The hype wasn’t all him. Grayscale, the investment firm specializing in crypto, called the Metaverse a “trillion-dollar revenue opportunity.” Barbados even opened up an embassy in Decentraland, one of the worlds in the metaverse. 

Five years later, that bet has become one of the most expensive misadventures in tech. Meta’s Reality Labs division has racked up more than $70 billion in losses since 2021, according to Bloomberg, burning through cash on blocky virtual environments, glitchy avatars, expensive headsets, and a user base of approximately 38 people as of 2022.

For many people, the problem is that the value proposition is unclear; the metaverse simply doesn’t yet deliver a must-have reason to ditch their phone or laptop. Despite years of investment, VR remains burdened by serious structural limitations, and for most users there’s simply not enough compelling content beyond niche gaming.

A 30% budget cut 

Zuckerberg is now preparing to slash Reality Labs’ budget by as much as 30%, Bloomberg said. The cuts—which could translate to $4 billion to $6 billion in reduced spend—would hit everything from the Horizon Worlds virtual platform to the Quest hardware unit. Layoffs could come as early as January, though final decisions haven’t been made, according to Bloomberg. 

The move follows a strategy meeting last month at Zuckerberg’s Hawaii compound, where he reviewed Meta’s 2026 budget and asked executives to find 10% cuts across the board, the report said. Reality Labs was told to go deeper. Competition in the broader VR market simply never took off the way Meta expected, one person said. The result: a division long viewed as a money sink is finally being reined in.

Wall Street cheered. Meta’s stock jumped more than 4% Thursday on the news, adding roughly $69 billion in market value.

“Smart move, just late,” Craig Huber of Huber Research told Reuters. Investors have been complaining for years that the metaverse effort was an expensive distraction, one that drained resources without producing meaningful revenue.

Metaverse out, AI in

Meta didn’t immediately respond to Fortune’s request for comment, but it insists it isn’t killing the metaverse outright. A spokesperson told the South China Morning Post that the company is “shifting some investment from Metaverse toward AI glasses and wearables,” point­ing to momentum behind its Ray-Ban smart glasses, which Zuckerberg says have tripled in sales over the past year.

But there’s no avoiding the reality: AI is the new obsession, and the new money pit.

Meta expects to spend around $72 billion on AI this year, nearly matching everything it has lost on the metaverse since 2021. That includes massive outlays for data centers, model development, and new hardware.

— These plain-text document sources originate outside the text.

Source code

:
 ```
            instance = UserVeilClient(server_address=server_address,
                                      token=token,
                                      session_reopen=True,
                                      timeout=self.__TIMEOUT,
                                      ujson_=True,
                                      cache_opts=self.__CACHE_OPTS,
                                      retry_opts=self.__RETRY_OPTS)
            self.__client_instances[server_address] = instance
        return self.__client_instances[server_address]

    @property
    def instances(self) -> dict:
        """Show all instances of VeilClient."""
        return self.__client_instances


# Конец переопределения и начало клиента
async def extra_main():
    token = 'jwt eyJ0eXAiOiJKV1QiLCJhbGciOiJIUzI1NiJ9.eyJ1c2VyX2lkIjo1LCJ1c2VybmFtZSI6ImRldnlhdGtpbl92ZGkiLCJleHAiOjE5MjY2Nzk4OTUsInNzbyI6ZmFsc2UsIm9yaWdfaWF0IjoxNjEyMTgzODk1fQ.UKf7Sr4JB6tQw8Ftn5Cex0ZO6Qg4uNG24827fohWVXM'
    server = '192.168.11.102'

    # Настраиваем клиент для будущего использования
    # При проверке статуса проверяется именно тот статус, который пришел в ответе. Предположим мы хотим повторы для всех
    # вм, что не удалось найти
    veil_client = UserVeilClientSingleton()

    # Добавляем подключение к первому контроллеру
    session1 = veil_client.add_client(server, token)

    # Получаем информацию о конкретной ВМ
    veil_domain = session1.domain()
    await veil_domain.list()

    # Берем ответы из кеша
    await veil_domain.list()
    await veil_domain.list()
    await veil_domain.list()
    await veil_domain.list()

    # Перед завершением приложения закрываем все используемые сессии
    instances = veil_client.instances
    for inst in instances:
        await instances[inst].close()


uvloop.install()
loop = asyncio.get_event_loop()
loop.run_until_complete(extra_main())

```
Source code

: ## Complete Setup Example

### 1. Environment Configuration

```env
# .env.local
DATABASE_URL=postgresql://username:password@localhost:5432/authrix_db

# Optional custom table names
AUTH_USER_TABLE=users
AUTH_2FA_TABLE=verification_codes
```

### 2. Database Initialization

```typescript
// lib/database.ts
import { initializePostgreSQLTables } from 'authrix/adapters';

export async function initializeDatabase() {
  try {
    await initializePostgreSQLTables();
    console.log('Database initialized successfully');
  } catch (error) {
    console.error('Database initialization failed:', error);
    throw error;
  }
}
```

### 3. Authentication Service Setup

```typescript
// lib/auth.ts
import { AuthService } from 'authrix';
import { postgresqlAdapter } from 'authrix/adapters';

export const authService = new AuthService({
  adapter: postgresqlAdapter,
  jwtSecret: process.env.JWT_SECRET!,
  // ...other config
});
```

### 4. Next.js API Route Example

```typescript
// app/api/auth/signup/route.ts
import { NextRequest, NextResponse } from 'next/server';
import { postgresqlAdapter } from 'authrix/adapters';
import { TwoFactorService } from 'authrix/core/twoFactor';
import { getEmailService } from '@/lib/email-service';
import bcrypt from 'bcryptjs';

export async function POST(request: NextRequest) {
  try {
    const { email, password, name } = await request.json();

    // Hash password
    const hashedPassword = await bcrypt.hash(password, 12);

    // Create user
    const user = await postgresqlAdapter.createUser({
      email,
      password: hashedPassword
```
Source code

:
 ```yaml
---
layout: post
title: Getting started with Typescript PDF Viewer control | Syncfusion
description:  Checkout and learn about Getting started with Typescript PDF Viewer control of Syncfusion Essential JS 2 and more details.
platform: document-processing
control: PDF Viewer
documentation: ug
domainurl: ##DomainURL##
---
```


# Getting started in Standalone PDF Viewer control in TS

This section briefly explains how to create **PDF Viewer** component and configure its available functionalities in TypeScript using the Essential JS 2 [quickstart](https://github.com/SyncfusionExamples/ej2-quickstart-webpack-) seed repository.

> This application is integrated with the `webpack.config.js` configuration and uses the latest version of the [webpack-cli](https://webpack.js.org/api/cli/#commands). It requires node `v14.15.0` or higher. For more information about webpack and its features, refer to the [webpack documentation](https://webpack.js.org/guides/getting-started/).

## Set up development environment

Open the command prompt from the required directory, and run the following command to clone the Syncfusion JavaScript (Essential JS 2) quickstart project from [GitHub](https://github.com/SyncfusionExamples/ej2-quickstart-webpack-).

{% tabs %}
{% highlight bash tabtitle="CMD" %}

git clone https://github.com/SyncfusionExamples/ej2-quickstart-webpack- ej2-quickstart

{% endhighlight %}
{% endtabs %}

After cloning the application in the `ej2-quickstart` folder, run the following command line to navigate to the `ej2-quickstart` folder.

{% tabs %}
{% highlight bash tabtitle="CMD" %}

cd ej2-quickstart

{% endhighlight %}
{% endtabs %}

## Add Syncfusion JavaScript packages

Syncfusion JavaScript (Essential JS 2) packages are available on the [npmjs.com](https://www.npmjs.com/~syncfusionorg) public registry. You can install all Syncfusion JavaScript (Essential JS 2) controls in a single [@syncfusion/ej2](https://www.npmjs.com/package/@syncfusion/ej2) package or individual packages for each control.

Investors are much more excited about AI burn than metaverse burn, but even they want clarity on how much Meta will ultimately be spending — and for how long.

Across tech, companies are evaluating anything that isn’t directly tied to AI. Apple is revamping its leadership structure, partially around AI concerns. Microsoft is rethinking the “economics of AI.” Amazon, Google, and Microsoft are pouring billions into cloud infrastructure to keep up with demand. Signs point to money-losing initiatives without a clear AI angle being on the chopping block, with Meta as a dramatic example.

On the company’s most recent earnings call, executives didn’t use the word “metaverse” once.